# tank for fry?



## jonathan (Jan 29, 2005)

well just in case my cories have babies i want to save most of them withot getting eaten or fungused. If they have the eggs should I buy another tank to put them in? and what size? or can i just float a breeding trap at the top of the tank and hatch them in there?



jonathan


----------



## DavidDoyle (Jan 18, 2005)

Eggs can be eaten through a breeder trap. Preventing fungus requires constant current or else the use of an anti-fungal. Hatching the eggs is only the first step. Hatching and rasing the fry are the much harder part.

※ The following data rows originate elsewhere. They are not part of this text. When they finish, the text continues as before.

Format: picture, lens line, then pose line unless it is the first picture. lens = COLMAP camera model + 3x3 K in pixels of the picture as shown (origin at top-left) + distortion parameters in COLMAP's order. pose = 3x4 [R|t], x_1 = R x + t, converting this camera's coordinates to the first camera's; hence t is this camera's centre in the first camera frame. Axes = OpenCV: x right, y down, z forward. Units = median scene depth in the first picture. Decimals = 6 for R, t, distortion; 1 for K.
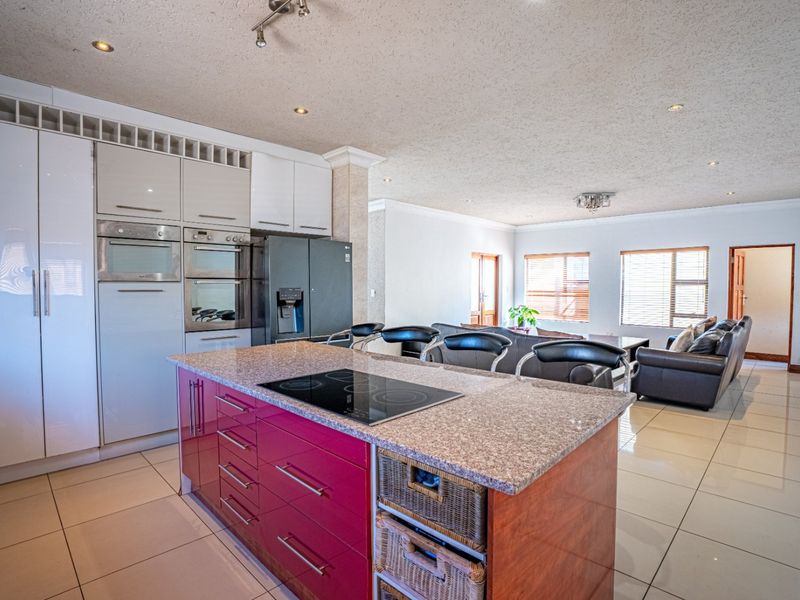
lens RADIAL K [[422.3, 0, 402.6], [0, 422.3, 300.0], [0, 0, 1]] dist [-0.035649, 0.001158]
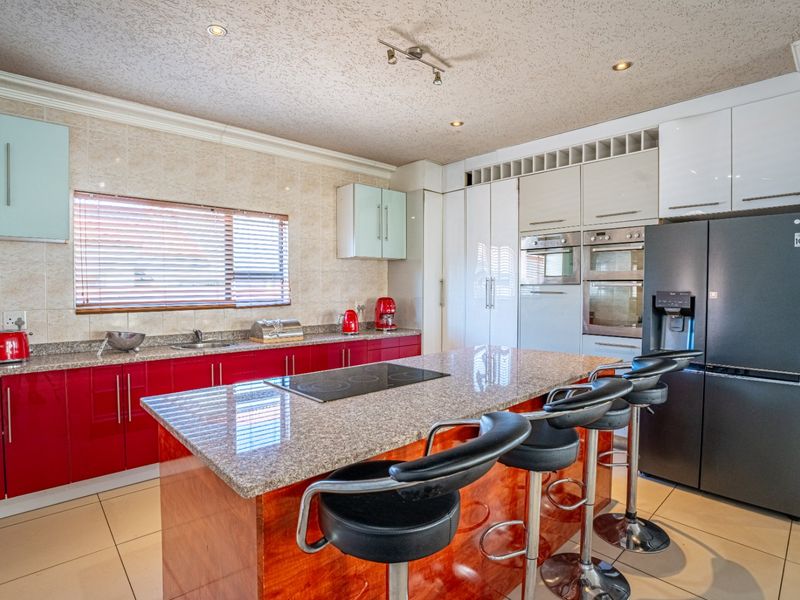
lens RADIAL K [[422.3, 0, 400.3], [0, 422.3, 300.6], [0, 0, 1]] dist [-0.035649, 0.001158]
pose [[-0.037553, 0.029621, -0.998856, 0.526299], [-0.034121, 0.998940, 0.030906, -0.020464], [0.998712, 0.035242, -0.036502, 0.593352]]
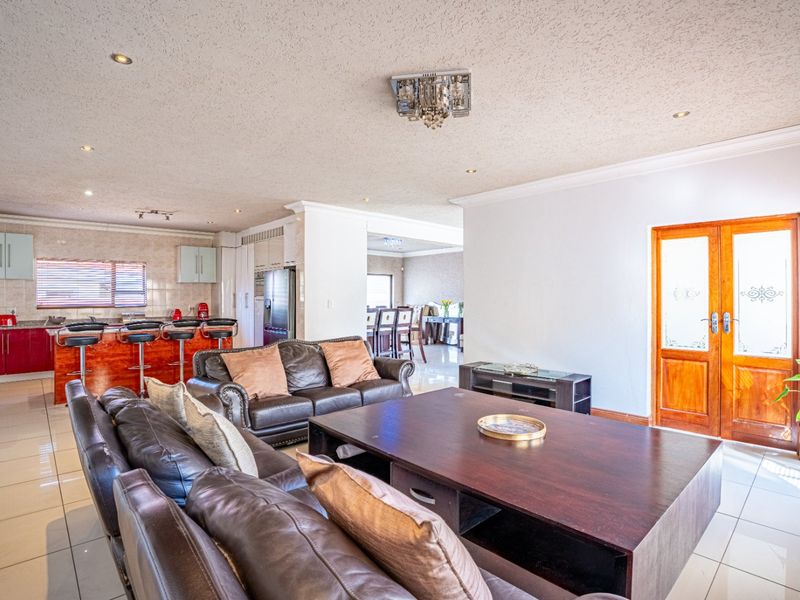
lens RADIAL K [[422.3, 0, 402.5], [0, 422.3, 298.4], [0, 0, 1]] dist [-0.035649, 0.001158]
pose [[-0.059789, 0.005022, -0.998198, 1.667408], [-0.039621, 0.999187, 0.007400, -0.084181], [0.997424, 0.039992, -0.059542, 1.871850]]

Fry need two things- good food and *clean* water. They need to be fed several times/day and then any excess food needs to be removed before it starts to rot. Corys are bottom fish and rotten food is a death trap for them. Hatching can be done in small space, but growing out requires much more space.


----------



## jonathan (Jan 29, 2005)

ok, thanks for the advice.


jonathan


----------



## garfieldnfish (Jan 18, 2005)

I second that on the breeder net. I recently put about 20 African Dwarf Frog eggs into a breeder net and placed it in a 75 gal with all sorts of fish. (There is not enough room for the breeder net in my frog tank and I was afraid the frogs would get stuck under the net and not be able to go up for air) I had at least 15 of the eggs hatch. I was told I should move them to another container where I could feed them infusoria, but when I got around to doing this just a few hours later there were only 2 tadpoles left. Fish can and will eat eggs and tiny fry through the net. Another lessen learned the hard way.


----------